Activity 2. Chapter Ten—The Courage to Fight Back
- After six months of working under Mr. Covey, Douglass writes that "Mr. Covey succeeded in breaking me. I was broken in body, soul, and spirit. My natural elasticity was crushed, my intellect languished, the disposition to read departed, the cheerful spark that lingered about my eye died; the dark night of slavery closed in upon me; and behold a man transformed into a brute!"
How does the above passage portray the psychological state of a slave? What image or images does the passage evoke? Is this passage a persuasive piece of rhetoric against slavery? How? Remind students of the rhetorical appeals—pathos, logos, and ethos—which is Douglass using? Is it effective?

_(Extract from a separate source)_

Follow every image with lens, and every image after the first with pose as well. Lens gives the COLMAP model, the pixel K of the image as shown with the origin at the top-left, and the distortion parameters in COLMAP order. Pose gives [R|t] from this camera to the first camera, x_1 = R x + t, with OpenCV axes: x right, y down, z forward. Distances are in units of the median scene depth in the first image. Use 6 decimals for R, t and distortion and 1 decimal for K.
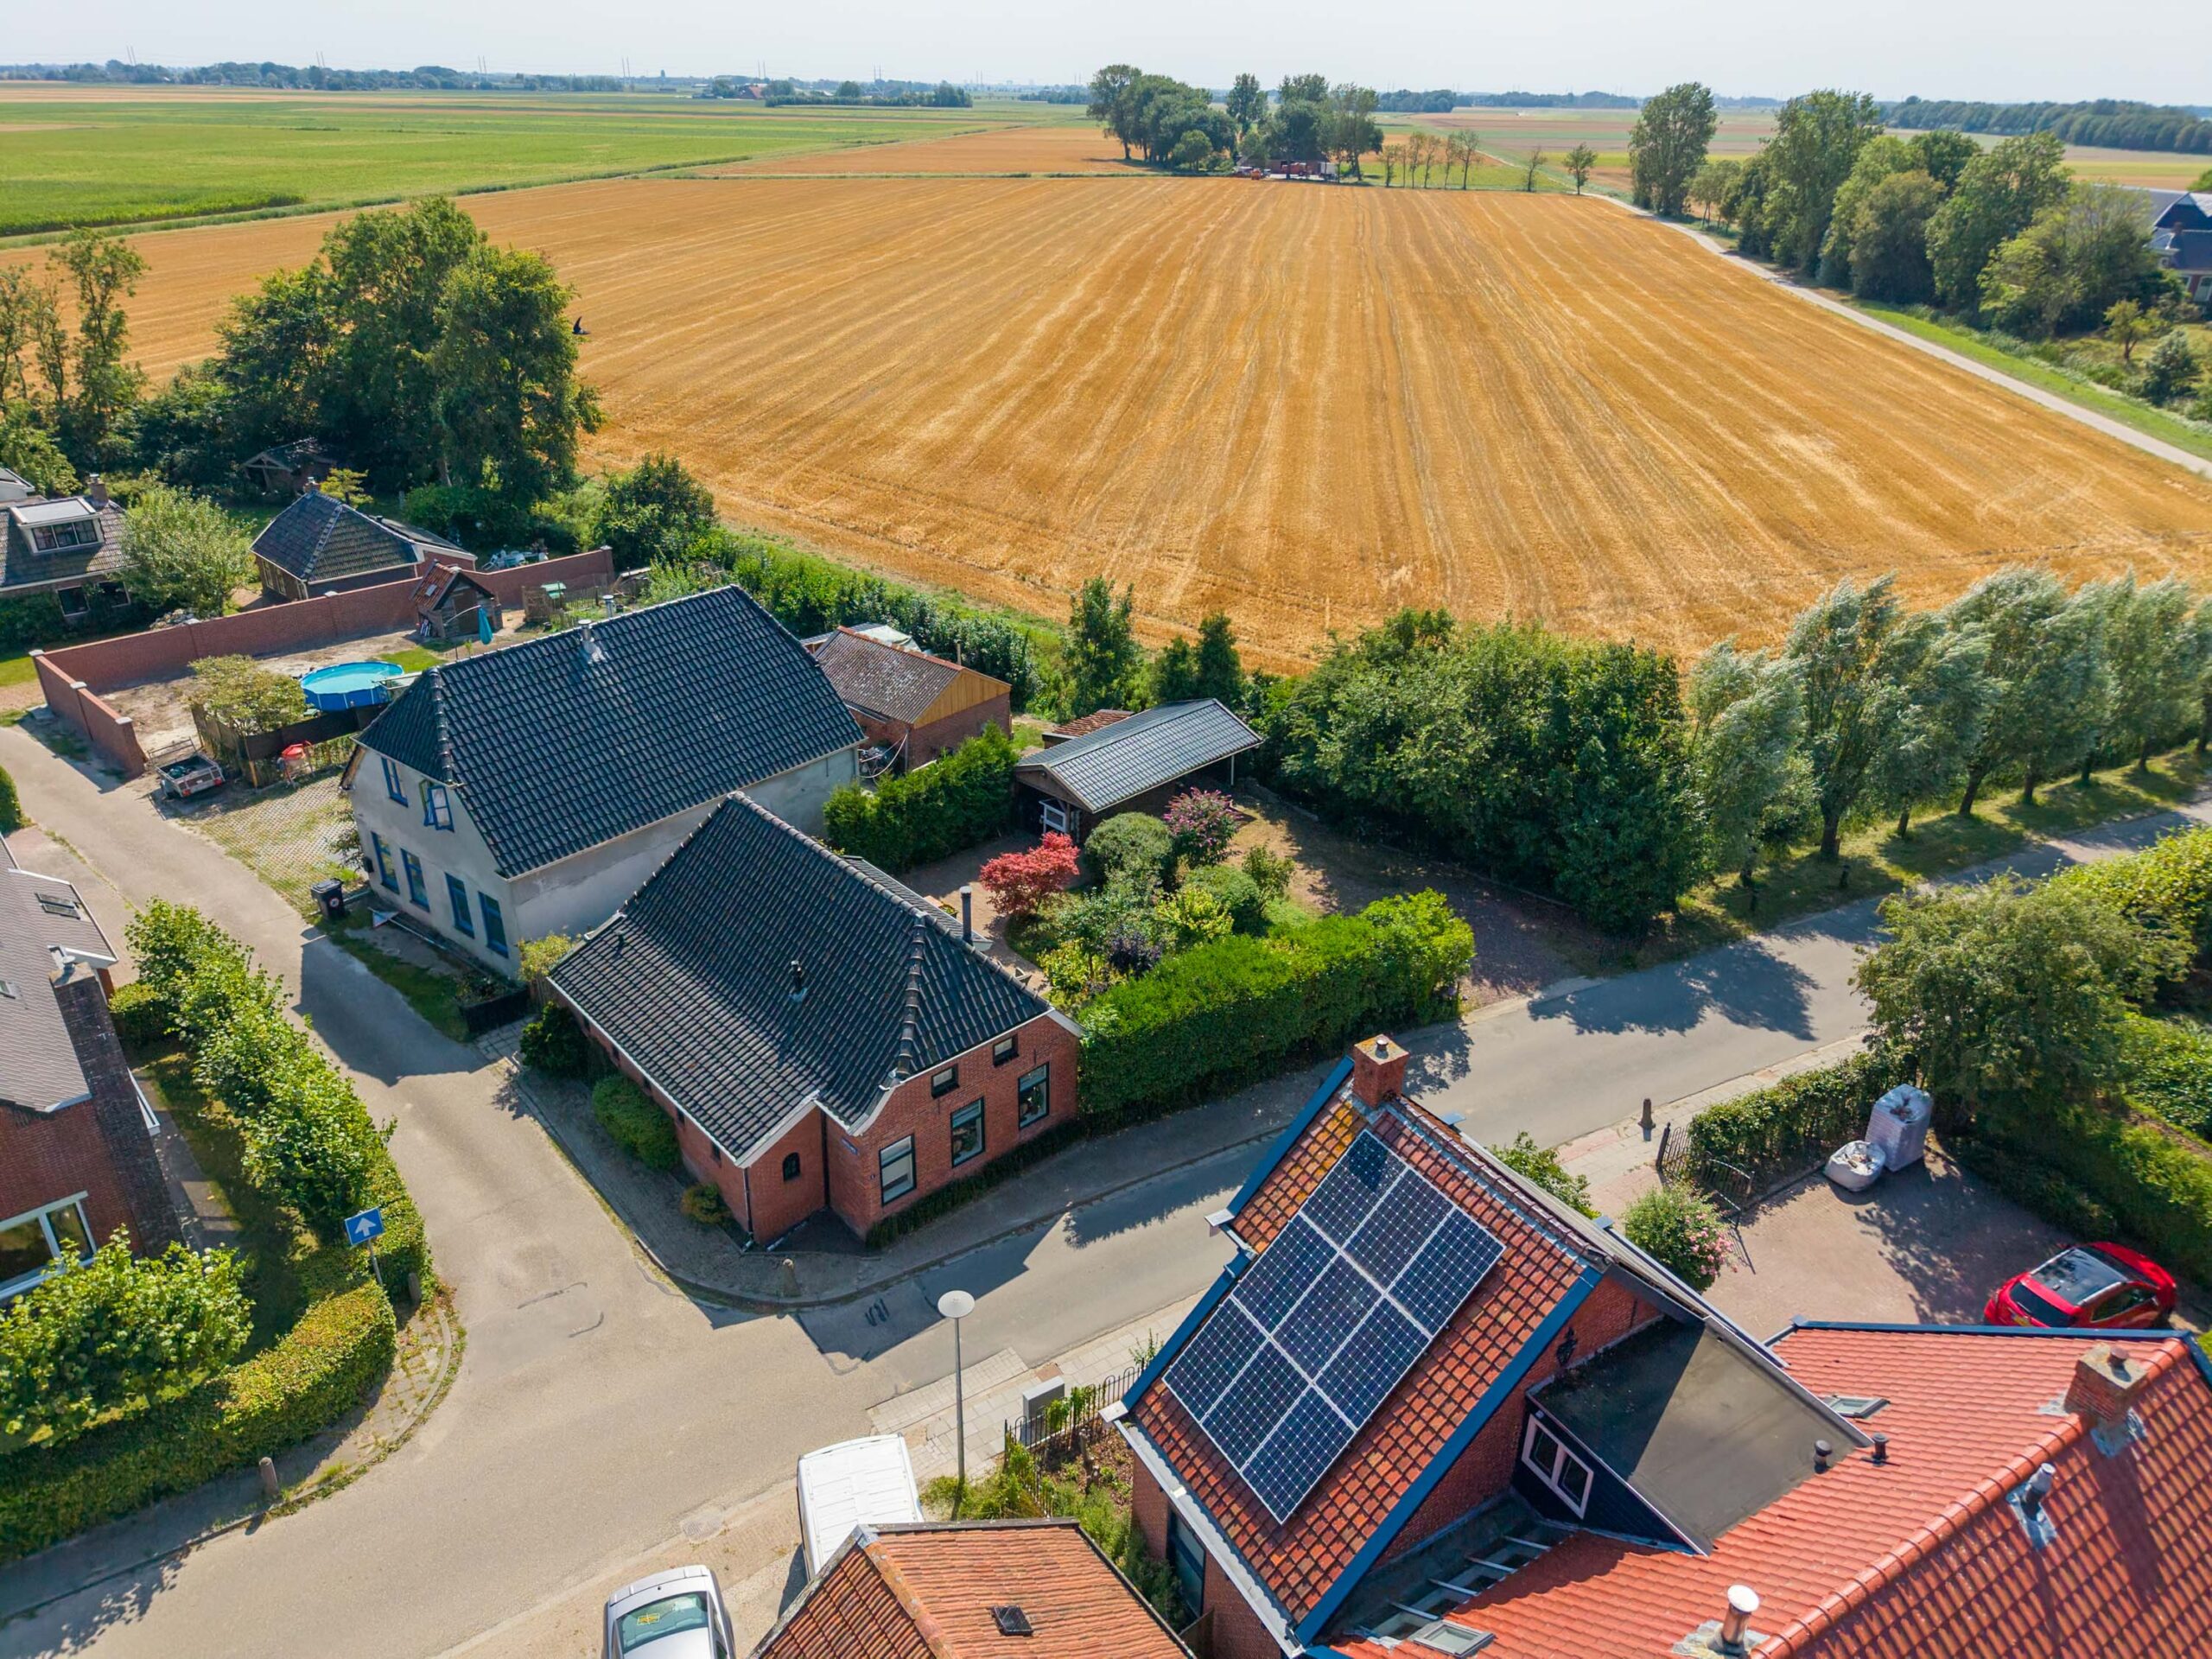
lens RADIAL K [[1491.2, 0, 1113.1], [0, 1491.2, 834.0], [0, 0, 1]] dist [0.006620, -0.000282]
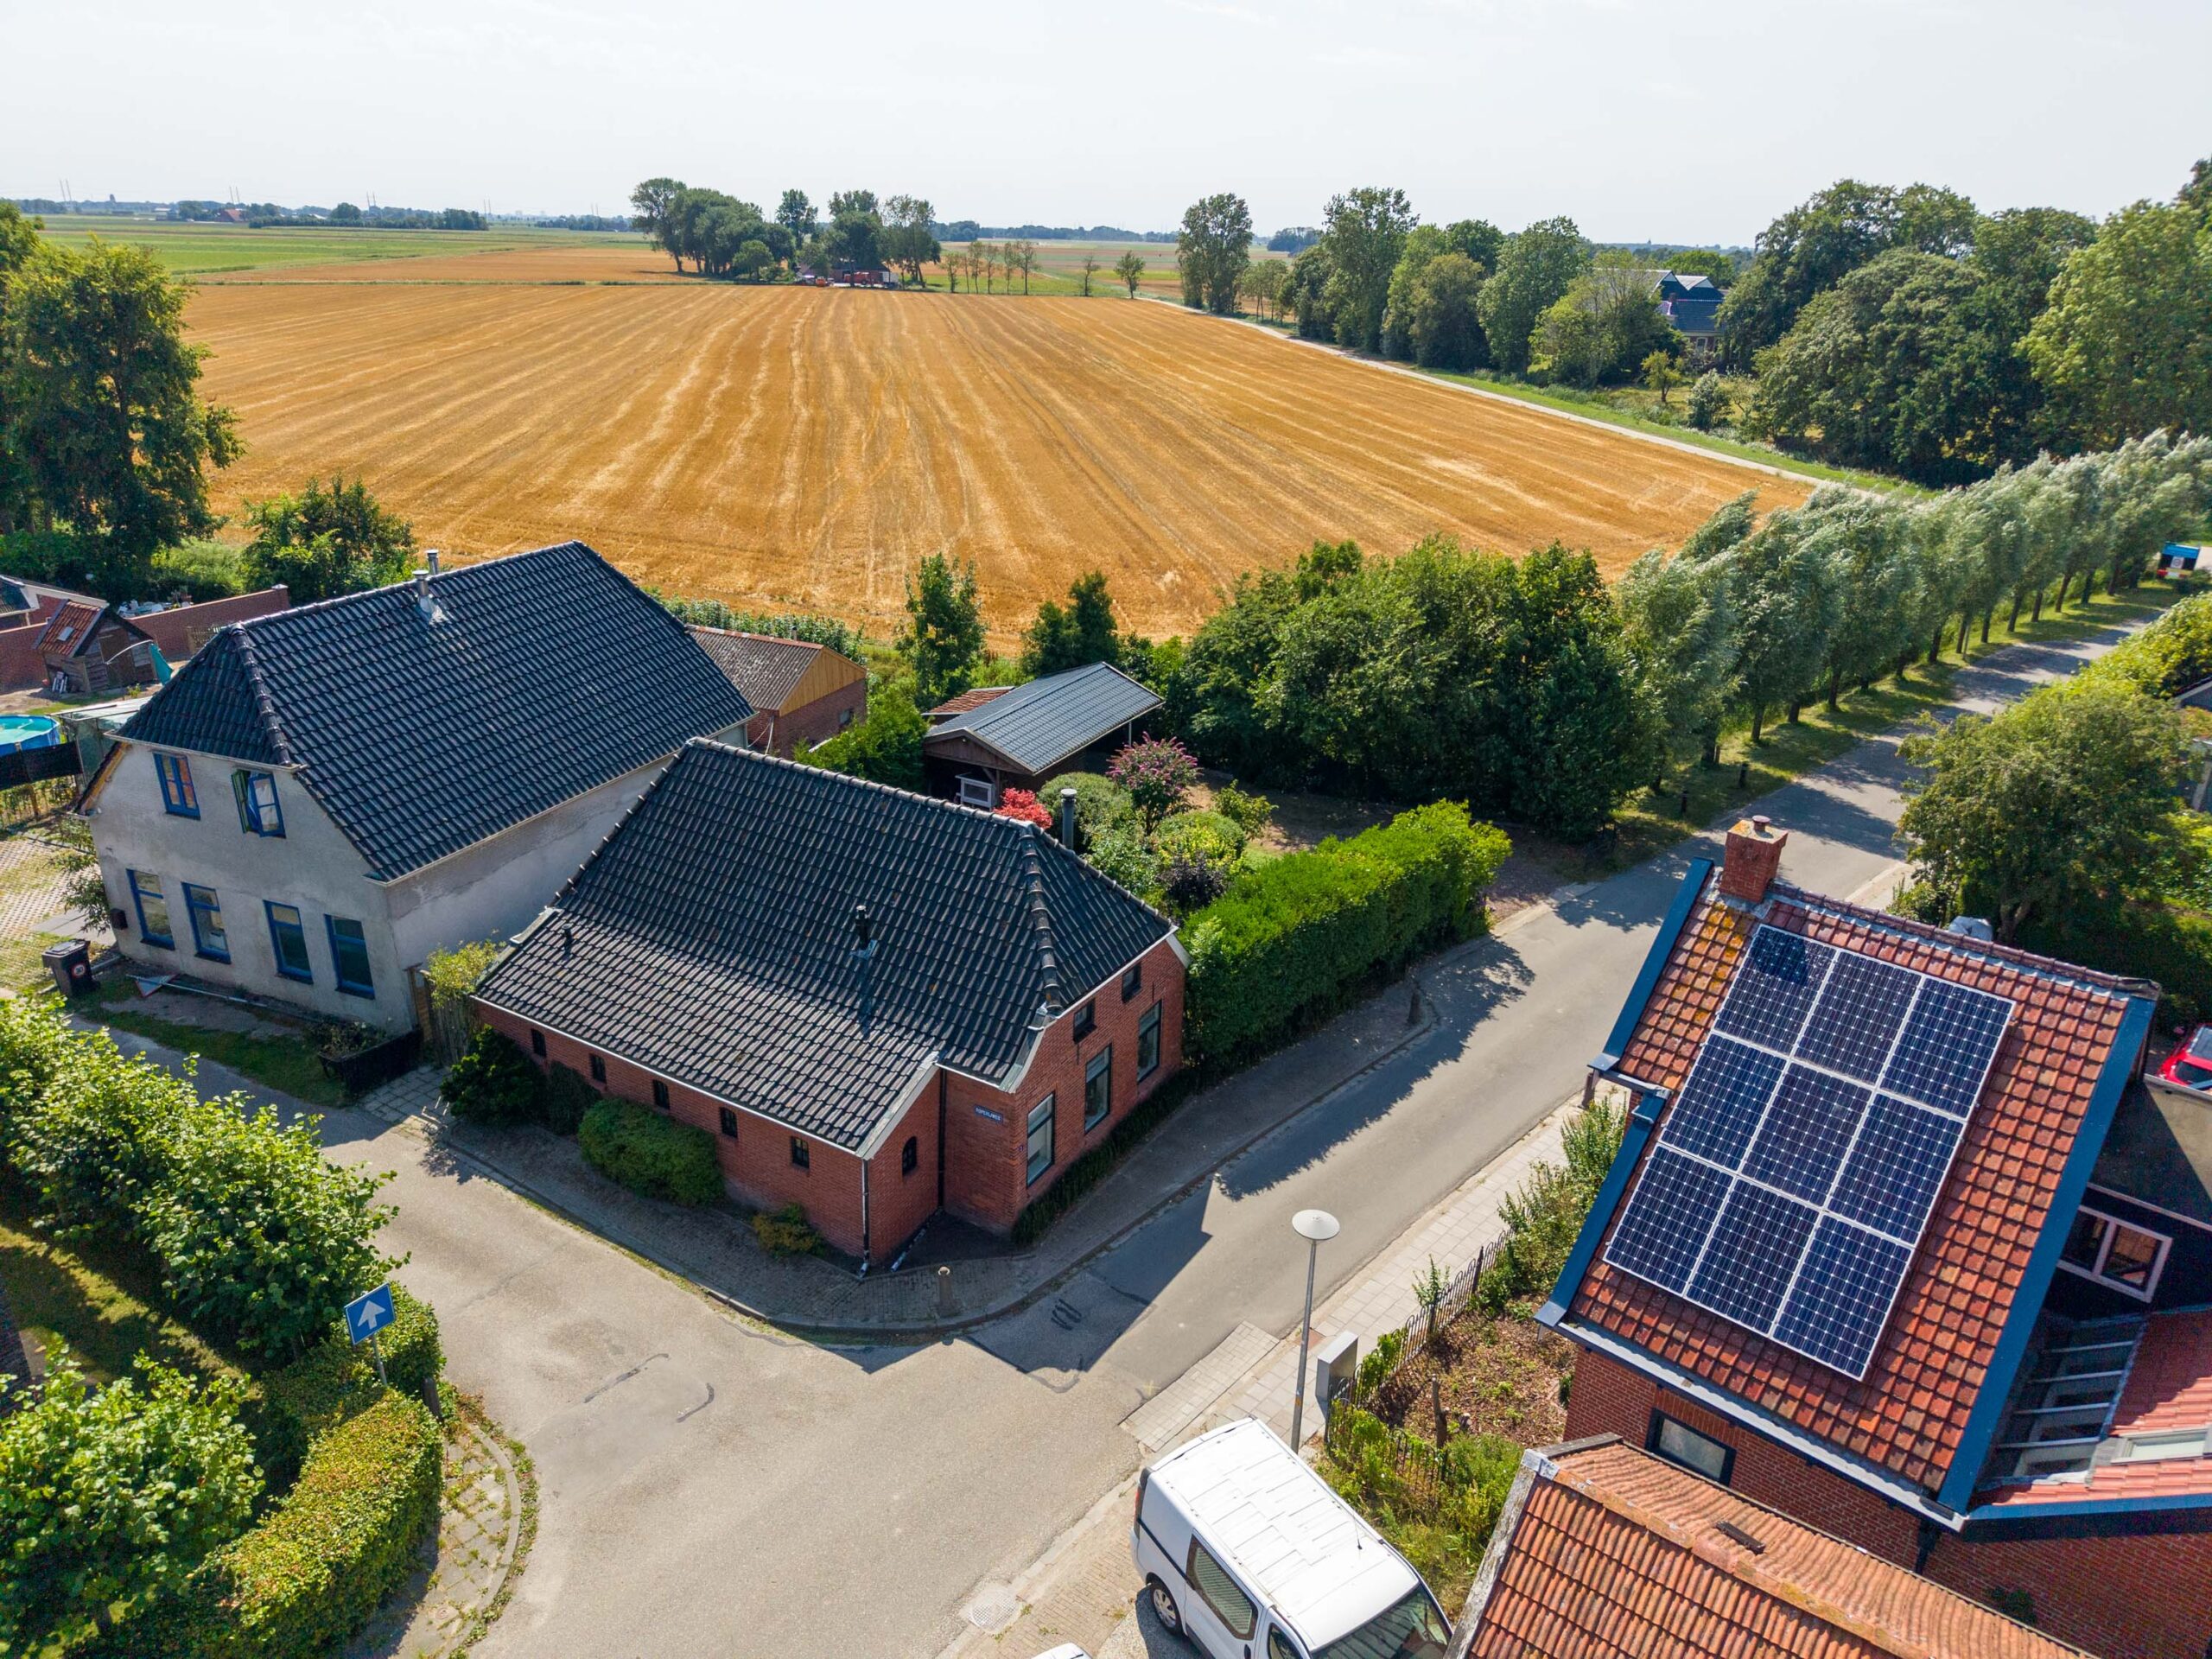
lens RADIAL K [[1491.2, 0, 1113.1], [0, 1491.2, 834.0], [0, 0, 1]] dist [0.006620, -0.000282]
pose [[0.957129, -0.102042, 0.271095, -0.216348], [0.122535, 0.990665, -0.059730, 0.081361], [-0.262469, 0.090388, 0.960698, 0.147358]]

Remind students of the Persuasive Appeals overview available via EDSITEment-reviewed Silva Rhetoricae:
- Logos: appeal to reason
- Ethos: appeal to one's own character
- Pathos: appeal to emotion
- Douglass prefaces his physical combat with Mr. Covey with the declaration: "You have seen how a man was made a slave; you shall see how a slave was made a man." Why is fighting Mr. Covey—literally wrestling with him—an act of courage for Douglass? Why is it yet another turning point in his life?
- Characterize the language Douglass uses in describing how he felt after fighting with Mr. Covey: "I felt as I never felt before. It was a glorious resurrection, from the tomb of slavery, to the heaven of freedom. My long-crushed spirit rose, cowardice departed, bold defiance took its place; and I now resolved that, however long I might remain a slave in form, the day has passed forever when I could be a slave in fact. I did not hesitate to let it be known of me, that the white man who expected to succeed in whipping, must also succeed in killing me."
How does this passage compare to his self-description above, when he had been "broken" by Mr. Covey? How does Douglass use religious references to bolster his claims, such as in the phrase "from the tomb of slavery, to the heaven of freedom"?
- In the remainder of Chapter Ten, Douglass gives numerous examples of his courage: intellectual, emotional, spiritual and physical. Identify at least one example of each of these types of courage (one example may, in fact, embody each of these types of courage). Explain how each of these examples further enhances his humanity and consequently might encourage his reading audience to acknowledge his humanity, too. What rhetorical devices does Douglass draw on to accomplish this? (Students might, for example, point out that Douglass's amazing story and courageous acts increase his ethos for his audience. Students should give specific examples.)
Students might consider the following questions as they examine Douglass's acts of courage:
- How does Douglass's story embody the pursuit of life, liberty, and happiness—the right which the Declaration of Independence granted to all but slaves and women?
- In what ways does Douglass demonstrate his courage? Is courage a defining element of the human spirit?